While founder Tulsi Tanti made a name for himself and his company Suzlon by being one of the first movers in wind energy in India, his bold audacious attempts to catapult the company into a higher orbit ended up dragging it down into an financial crisis, more than once. It’s been more than a decade of struggled existence as Tanti has found it rather hard to shake off the sins of commission committed during the go-go years of 2005-08.
For a strange reason, Europe has turned out to be some kind of acquisition graveyard for many Indian companies. Be it Bharat Forge with CDP, Dr. Reddy’s with Betapharm, Tata Tea with Tetley, Tata Steel with Corus or Havells with Sylvania or the acquisition of Hansen and REpower by Suzlon. While most players managed to scrape through, the wind energy equipment maker didn’t turn out to be so lucky.

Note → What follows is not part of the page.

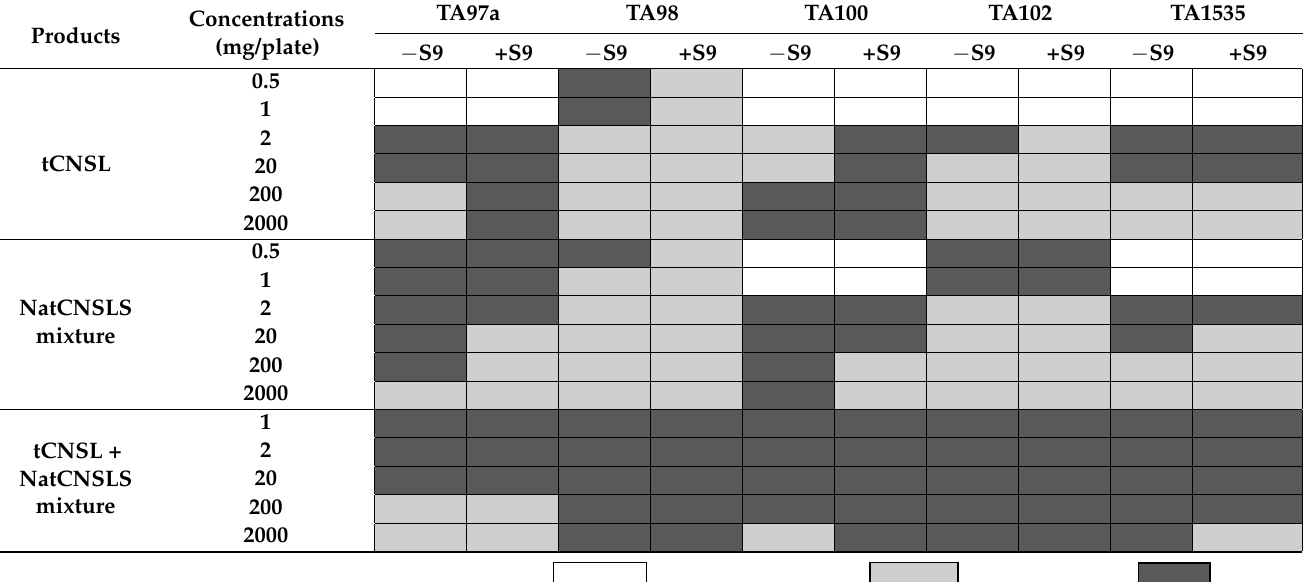
Table 5. Mutagenic activity of tCNSL + NatCNSLS mixture and its constituents (tCNSL and NatCNSLS mixture) expressed by the mutagenicity ratio (MR) for strains TA97a, TA98, TA100, TA102 and TA1535 in the absence ( − S9) and presence (+S9) of metabolic activation.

As an entrepreneur, Tanti can’t be entirely blamed. An ambitious entrepreneur wants to create, grow and capture as much of the market as possible. And piling up debt is a faster way to scale and boost overall shareholder return. Unfortunately, if the underlying business gets worse instead of better over time, debt ends ups becoming your nemesis.
Most financial blow-ups are thus the outcome of excess on the part of not just the entrepreneur but also indulgent bankers, guided by their own vested interest. Banks have often demonstrated poor judgement not only with respect to assessing earnings durability through cycles, but also pricing in regulatory risks that can practically takedown a business.
In India, public sector bankers are hardly held accountable for their lending decisions. What has made things worse for the banking system is, ministerial interference aside, the primary aim of every bank chairman is to evergreen bad loans to the degree possible during his tenure to avoid a bad report card for himself. Strangely, on the contrary, there is no incentive for good governance and for taking hard decisions to ensure a clean banking system.
Suzlon is a classic case of poor lender diligence. Wind energy has always been on a weak footing in terms of economics, barring government incentives there was never a case for it. Suzlon’s plans came unstuck post the 2008 financial crisis as it never regained the momentum to outrun its debt. For a decade now, debt restructuring has been an ongoing saga.
But the recent debt recast, where the bankers decided to back Tanti on generous terms taking 60% haircut on their loans, is baffling for the business case looks bleaker than ever. Chiefly, the fall in tariff further affects the viability of projects in the renewables space where IRR has anyway been driven by regulatory incentives like accelerated depreciation and generation-based incentives. Unless power tariffs rise, it will be hard for OEMs like Suzlon to relive the gold rush in its initial years.
Yet, against all wisdom, Suzlon’s bankers have refused to throw in the towel or the rulebook at Tanti. The wisdom, not to mention the intent of banks, is open to question because they turned down two potential bidders who were in much better shape financially and in terms of management depth. Brookfield was a global infra asset operator with substantial renewable energy assets under management and Vestas, a well-established wind energy OEM.
Suzlon’s stock price has lost 99% of its value since listing, on the back of continuous dilution. It is not just the lay investor, even pharmaceutical tycoon Dilip Shanghvi hasn’t made any return on the Rs.18 billion he invested in 2015.
But Tanti is firmly seated in the driver’s seat. And debt continues to be his fuel.